2・キャンピングカー

 初めてキャンピングカーに乗ったんやけど、思うてたんより中が広々として居心地が良さそうな感じや。


 キッチン、電子レンジ、冷蔵庫、ソファ、テーブル、シャワー、天井近くにはベッドもある。まるで動く家やな。ちなみに橘樹の説明によると、当時の新車で800万以上は超えたとかなんとか。ちょうど大企業の直受けになって、儲かったから税金対策も兼ねて買(こ)うたらしい。

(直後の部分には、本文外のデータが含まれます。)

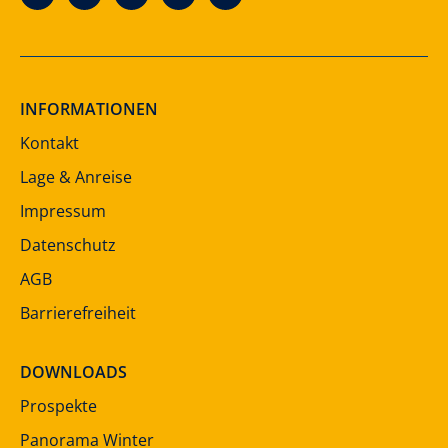
INFORMATIONEN
Kontakt
Lage & Anreise
Impressum
Datenschutz
AGB
Barrierefreiheit
DOWNLOADS
Prospekte
Panorama Winter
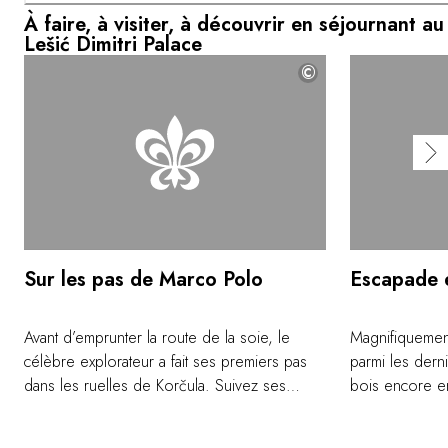
À faire, à visiter, à découvrir en séjournant au
Lešić Dimitri Palace
©
Sur les pas de Marco Polo
Escapade 
Avant d’emprunter la route de la soie, le
Magnifiquement
célèbre explorateur a fait ses premiers pas
parmi les derni
dans les ruelles de Korčula. Suivez ses
bois encore en 
traces pour admirer les détails du style
Korčula. Autre
gothique flamboyant des palais, ou les
construction na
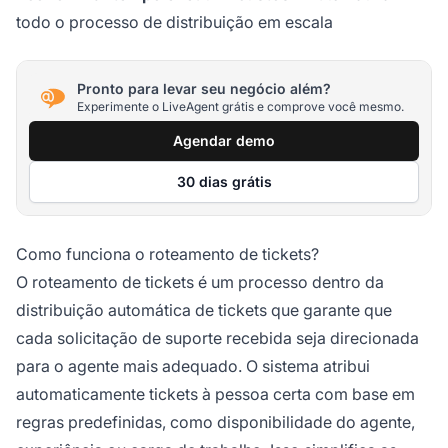
todo o processo de distribuição em escala
Pronto para levar seu negócio além?
Experimente o LiveAgent grátis e comprove você mesmo.
Agendar demo
30 dias grátis
Como funciona o roteamento de tickets?
O roteamento de tickets é um processo dentro da
distribuição automática de tickets que garante que
cada solicitação de suporte recebida seja direcionada
para o agente mais adequado. O sistema atribui
automaticamente tickets à pessoa certa com base em
regras predefinidas, como disponibilidade do agente,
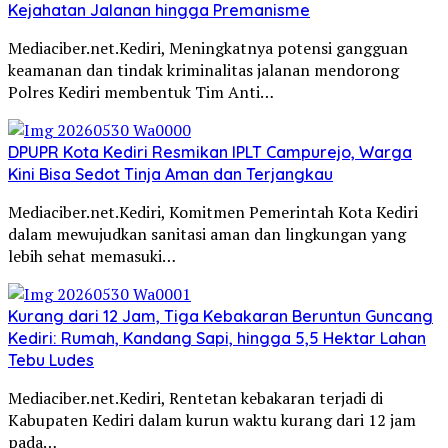
Kejahatan Jalanan hingga Premanisme
Mediaciber.net.Kediri, Meningkatnya potensi gangguan
keamanan dan tindak kriminalitas jalanan mendorong
Polres Kediri membentuk Tim Anti…
DPUPR Kota Kediri Resmikan IPLT Campurejo, Warga
Kini Bisa Sedot Tinja Aman dan Terjangkau
Mediaciber.net.Kediri, Komitmen Pemerintah Kota Kediri
dalam mewujudkan sanitasi aman dan lingkungan yang
lebih sehat memasuki…
Kurang dari 12 Jam, Tiga Kebakaran Beruntun Guncang
Kediri: Rumah, Kandang Sapi, hingga 5,5 Hektar Lahan
Tebu Ludes
Mediaciber.net.Kediri, Rentetan kebakaran terjadi di
Kabupaten Kediri dalam kurun waktu kurang dari 12 jam
pada…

「税金対策なら新車より中古車のほうが得だったんじゃ……」


 大学で少しカネのこと勉強してたから気がつけた。橘樹の親父はおかしなことをやっとる。案の定、橘樹が呆れを隠しもせずに答えてくれた。


「よく知ってるな。親父がことあるごとに中古車を買えばよかったってずーっと言ってんだ。ちゃんと調べて買えばよかったのにな。バカだろ?」


 苦笑いでごまかす。バカ正直にバカとは言えへん。アホやけど。


「ということはこれは社用車ですか? ボディーに何もありませんでしたけど」

「恥ずかしいから磁石のシートで隠してんだ」


 営業のサボリーマン的な理由やな。隠さんでもええと思うやけど。こんな県外でキャンピングカーで物珍しいし。興味を持ってくれる荷主がおるかもわからん。……ま、こんなパンチ全開の女に、声をかける命知らずはおらんやろけど。


「運転席は……あまり変わらないんですね」


 運転席と助手席の間に収納スペースがあること以外、フツーの車と変わらん。その上に飲みかけのコーヒーに、シガーソケットで充電しとる音楽プレーヤーとタブレット。さらにライターとタバコが2、3箱投げられてる。面白味もない、予想通りって感じやな。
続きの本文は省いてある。